Suryavanshi has begun with a bang, now it’s about sustaining it
The 14-year-old Vaibhav Suryavanshi is astonishingly talented, but staying relevant after this break out hundred will be the real deal
Kolkata: One can’t have enough of Vaibhav Suryavanshi’s 18 boundary hits, but Sachin Tendulkar watches the game through a different lens. He picks out Vaibhav’s “fearless approach, bat speed, picking the length early, and transferring the energy behind the ball” as the recipe behind Monday’s 35-ball century – youngest to triple figures in IPL and the second fastest knock. Is this the watershed moment for Indian cricket seeking its next big generational talent?

This moment could well be the sensational start, but history advises us of the pitfalls, those who flattered to deceive. Even in IPL which established itself as the brave new world of cricket 18 years ago.
And there are many who didn’t fulfil their promise. Suryavanshi is 14, rough around the edges but confident, supremely talented with a cool head on his shoulders. The potential is massive. Note to self though: he may not be here to play all formats. You can dissect it from his attitude, shot selection, boundary conversion rate. To be able to hit the ball so hard and so long requires a staunch belief that nothing less than a boundary would suffice. Virender Sehwag used to walk the talk, but he also was sensible to present the full face of the bat in defence. Can Suryavanshi do that?
For now though revel in the audacity of the teenager who on Monday night made an experienced, high-quality bowling attack look school level. The comparison may not be straightforward, but it is too tempting not to recall Tendulkar, who as a 16-year-old captivated the cricket world with his defiance of Wasim Akram and Waqar Younis at Karachi.
Suryavanshi is 14. Bowling to him was an attack that comprised an India pace spearhead not too many seasons back, India’s No. 2 fast bowler, and the best spinner in T20 cricket. He got sixes off all of them, some premeditated and streaky but mostly by virtue of a mesmerising combination of minimal reaction time and maximum connection. Suryavanshi wasn’t holding back. And he doesn’t really care about the ground dimensions either. “What I’ve been practicing for the last three-four months, the result is showing,” he said after the match. “I don’t see the ground so much, just focus on the ball.”
We have seen this bent of mind before but with Suryavanshi it seems organic. Which is symbolic of how the concept of batting has kept changing. It resembles nothing that we had seen in 2008, or in the subsequent few years. Virat Kohli can switch between all out attack and grafting. Even Yashasvi Jaiswal, every bit a modern batter, adapts, adjusts and waits for his turn. Suryavanshi might be the first of the IPL generation who isn’t built to slow down, or wait for the right ball.
Take the six he hit off Rashid Khan to get to his hundred (off 35 balls in a 38-ball 101). It was a bit short alright, but there was deep midwicket in place because by then all of Jaipur knew the teenager loves to rock back and pull.
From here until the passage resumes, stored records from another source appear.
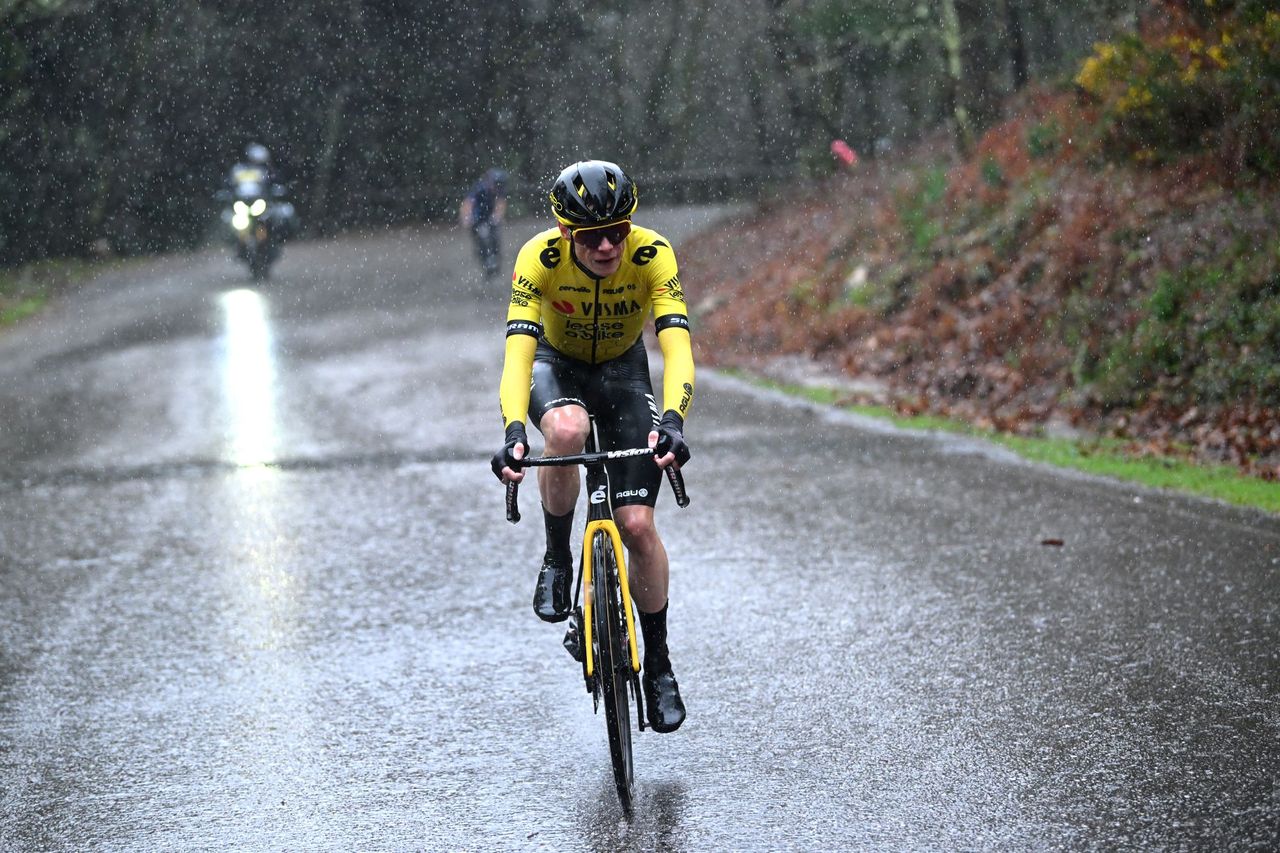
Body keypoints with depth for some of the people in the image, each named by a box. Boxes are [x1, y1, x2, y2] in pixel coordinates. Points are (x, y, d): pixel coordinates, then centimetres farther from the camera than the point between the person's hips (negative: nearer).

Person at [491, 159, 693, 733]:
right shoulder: (540, 258, -31)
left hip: (623, 369, 1)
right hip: (557, 366, -1)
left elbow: (677, 349, -38)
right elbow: (518, 352, -39)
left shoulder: (653, 255, -30)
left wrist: (671, 421, -56)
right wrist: (514, 432, -55)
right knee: (566, 430, -38)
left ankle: (658, 663, 10)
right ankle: (557, 559, -12)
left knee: (637, 525, -10)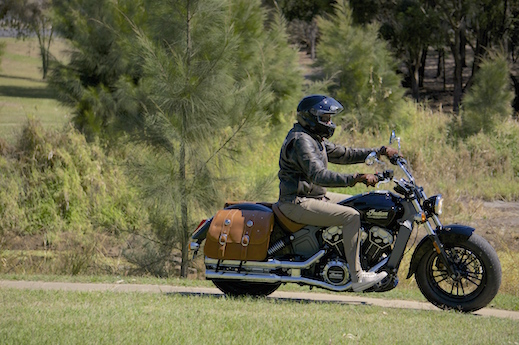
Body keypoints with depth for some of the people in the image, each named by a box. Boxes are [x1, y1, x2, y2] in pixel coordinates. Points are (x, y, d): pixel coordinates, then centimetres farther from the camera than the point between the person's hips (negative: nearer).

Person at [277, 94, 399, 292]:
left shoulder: (315, 139, 16)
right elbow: (318, 175, -31)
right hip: (298, 203, -11)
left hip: (316, 195, 11)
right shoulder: (301, 141, -19)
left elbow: (343, 154, 21)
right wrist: (355, 179, -37)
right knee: (351, 216, -22)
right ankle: (357, 277, -23)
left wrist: (380, 152, 14)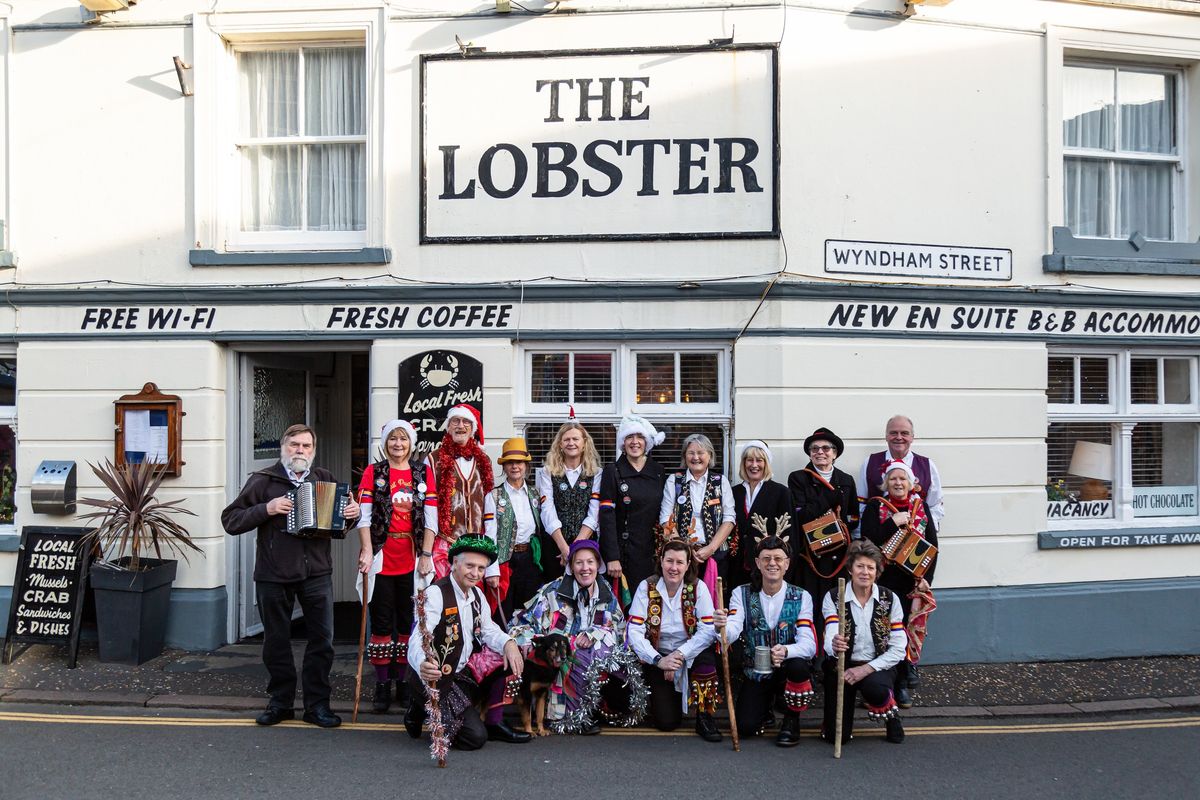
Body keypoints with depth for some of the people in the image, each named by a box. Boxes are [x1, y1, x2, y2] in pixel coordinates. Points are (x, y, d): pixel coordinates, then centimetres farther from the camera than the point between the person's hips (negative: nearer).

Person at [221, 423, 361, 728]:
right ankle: (280, 702, 23)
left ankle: (317, 704, 13)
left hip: (316, 573, 2)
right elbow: (230, 520, -1)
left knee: (322, 639, 2)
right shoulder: (263, 480, 2)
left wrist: (353, 512, 1)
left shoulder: (325, 480, 11)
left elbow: (340, 516, 24)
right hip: (273, 575, -2)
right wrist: (266, 509, -14)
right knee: (277, 641, 9)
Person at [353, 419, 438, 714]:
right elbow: (364, 515, -2)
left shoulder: (424, 473, 7)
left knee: (409, 622, 6)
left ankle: (403, 682, 17)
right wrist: (367, 551, -11)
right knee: (382, 623, 2)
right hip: (382, 557, -1)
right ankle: (382, 686, 10)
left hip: (412, 559, 2)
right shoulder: (373, 472, 4)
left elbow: (431, 518, 4)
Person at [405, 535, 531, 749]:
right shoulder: (435, 594, -21)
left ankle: (494, 723, 5)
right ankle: (422, 710, 5)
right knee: (475, 737, -18)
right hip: (436, 678, -8)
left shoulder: (477, 595, 5)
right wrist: (422, 665, -55)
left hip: (465, 671, 8)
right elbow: (417, 641, -32)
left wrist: (508, 643, -15)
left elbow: (488, 630, 9)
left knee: (512, 656, -6)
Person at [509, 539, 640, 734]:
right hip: (556, 659, -4)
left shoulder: (607, 595, 9)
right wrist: (526, 641, -17)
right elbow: (524, 619, 2)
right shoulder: (554, 591, -1)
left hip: (595, 659, 4)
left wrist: (593, 634, -16)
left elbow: (619, 629, 1)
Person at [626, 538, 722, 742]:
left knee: (706, 654, -34)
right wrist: (659, 660, -23)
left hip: (690, 656, 0)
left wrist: (680, 654, -25)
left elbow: (708, 630, -16)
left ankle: (705, 716, -12)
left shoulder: (698, 588, -7)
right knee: (666, 722, -13)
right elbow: (633, 631, -13)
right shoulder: (647, 587, -7)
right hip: (658, 658, 0)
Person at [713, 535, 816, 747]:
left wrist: (785, 651, -41)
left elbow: (808, 644, -18)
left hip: (788, 672, -1)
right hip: (756, 675, 1)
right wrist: (721, 627, -45)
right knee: (746, 727, -18)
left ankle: (792, 719, -3)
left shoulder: (801, 597, -7)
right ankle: (766, 706, 21)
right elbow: (731, 633, -20)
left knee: (798, 666, -34)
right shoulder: (742, 594, -5)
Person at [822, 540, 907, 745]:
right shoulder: (833, 598, -8)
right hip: (842, 667, 0)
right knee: (836, 736, -9)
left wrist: (866, 669, -19)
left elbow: (898, 649, -8)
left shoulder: (889, 599, -5)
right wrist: (834, 645, -46)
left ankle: (891, 714, 1)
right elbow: (830, 639, -21)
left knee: (874, 688, -36)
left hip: (877, 667, 0)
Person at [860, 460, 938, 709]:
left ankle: (903, 684, 16)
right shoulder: (875, 507, 2)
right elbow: (869, 541, -10)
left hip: (913, 582, 2)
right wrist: (893, 522, -16)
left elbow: (932, 545, 7)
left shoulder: (920, 507, 9)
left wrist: (926, 578, -2)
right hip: (883, 581, -2)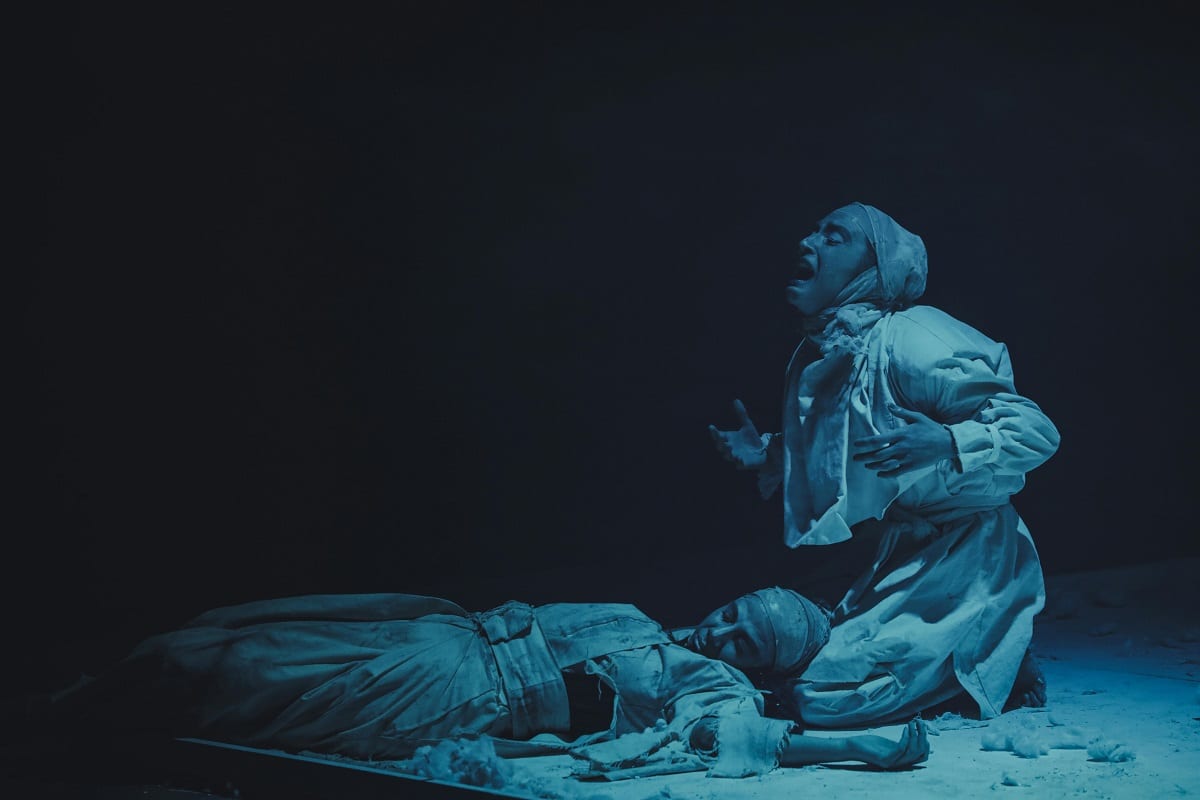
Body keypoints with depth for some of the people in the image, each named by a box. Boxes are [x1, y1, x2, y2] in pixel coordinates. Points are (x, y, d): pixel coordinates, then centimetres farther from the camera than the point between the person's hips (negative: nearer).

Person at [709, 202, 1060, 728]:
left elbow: (1037, 432, -19)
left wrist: (947, 443, -35)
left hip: (962, 561, -8)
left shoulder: (907, 341, -19)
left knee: (822, 695, -18)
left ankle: (998, 668, 2)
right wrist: (767, 454, 6)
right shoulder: (816, 359, 5)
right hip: (895, 563, 8)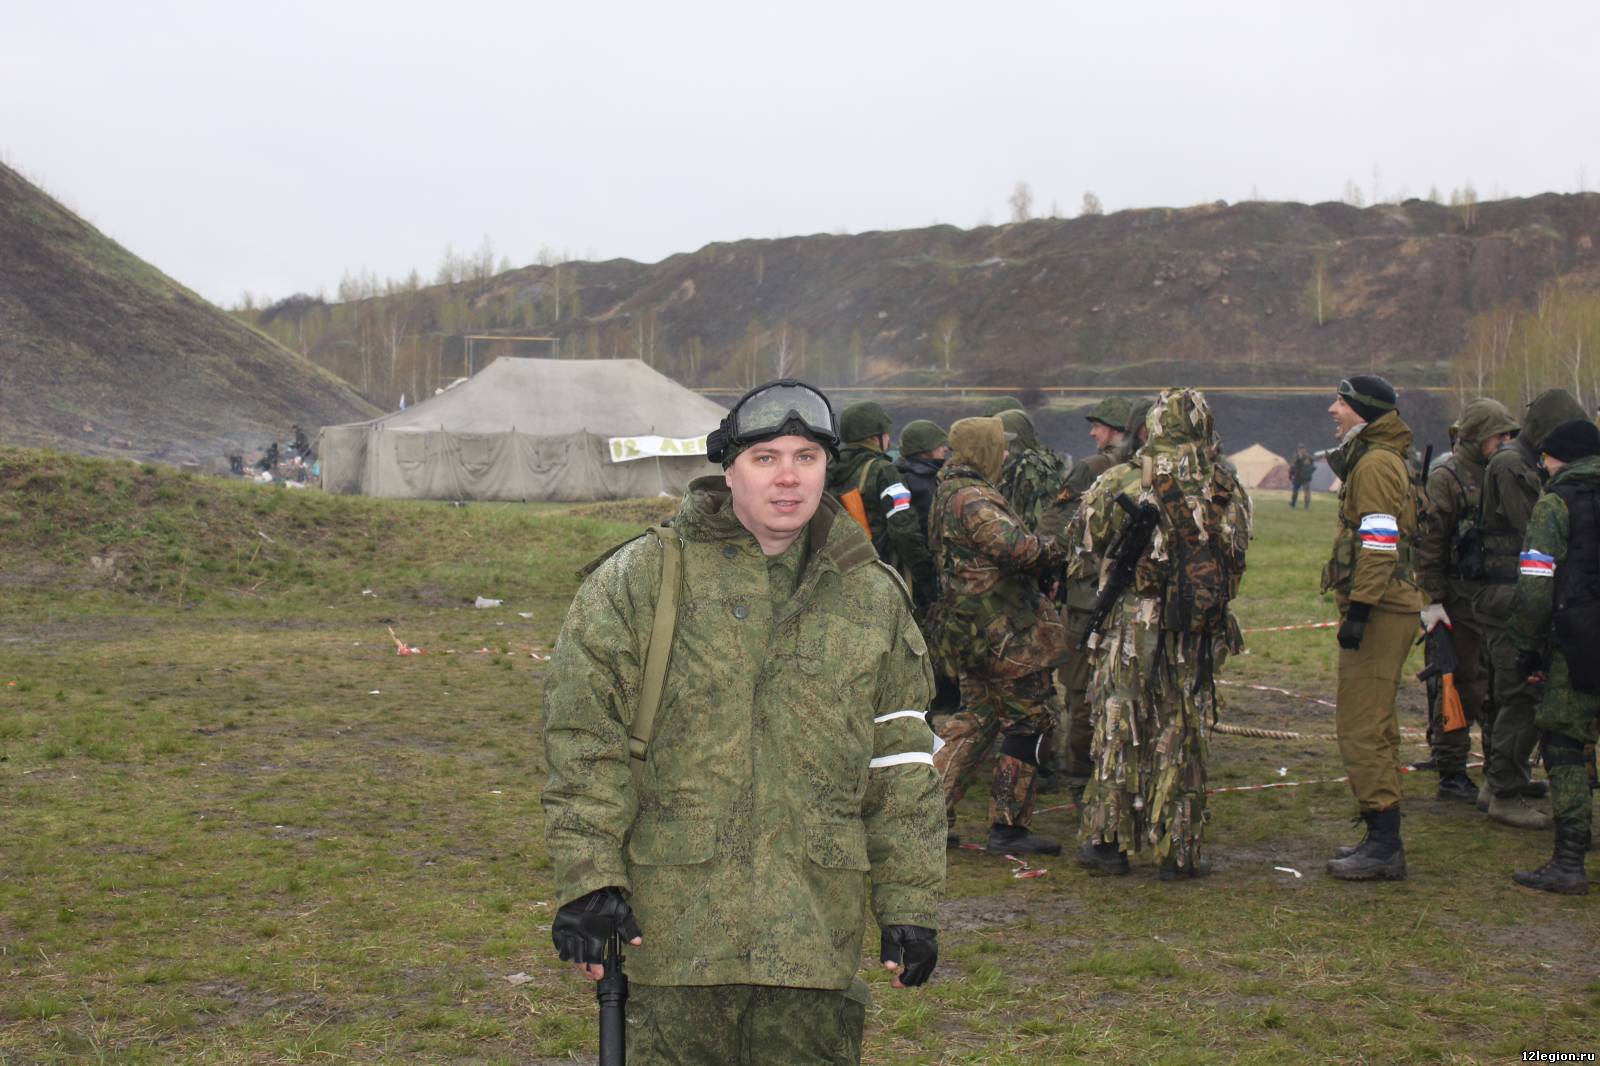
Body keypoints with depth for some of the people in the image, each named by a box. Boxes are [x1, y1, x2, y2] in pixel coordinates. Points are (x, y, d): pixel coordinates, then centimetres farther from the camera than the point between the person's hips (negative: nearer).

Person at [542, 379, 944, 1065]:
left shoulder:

To go for it again despite being on the cusp of the most important personal milestone shows the sheer belief ignoring the risk. Prudence is not something one develops at 14, but in Suryavanshi’s case it might not be in his system altogether. It is probably fine now because cricket is not just about becoming a technically complete batter anymore.
The early signs of providing a riveting narrative — another Bihar boy after MS Dhoni (his domestic debut was for Bihar) taking the world by storm with range hitting and an incredibly aggressive attitude towards quality bowlers. “He’s been exactly like what you’ve seen him on the pitch,” former India batting coach Vikram Rathour, now with RR, told the media after the match. “He isn’t intimidated by anyone in the nets. He takes on Jofra (Archer), who is one of the toughest bowlers to face in the nets; awkward and quick.”
We have heard this story 36 years ago. We now have another teenager with a cherubic face, fearless, eager and armed with a scintillating range of shots. This at a time when the talent turnover of India is exceptionally high. This hundred thus could be the best thing to happen to Suryavanshi’s life, or not so good. Building on this brilliance display is the challenge.
But to stay relevant will be tougher. Consistency of performance outlives every other metric. The quicker Suryavanshi learns it, the better.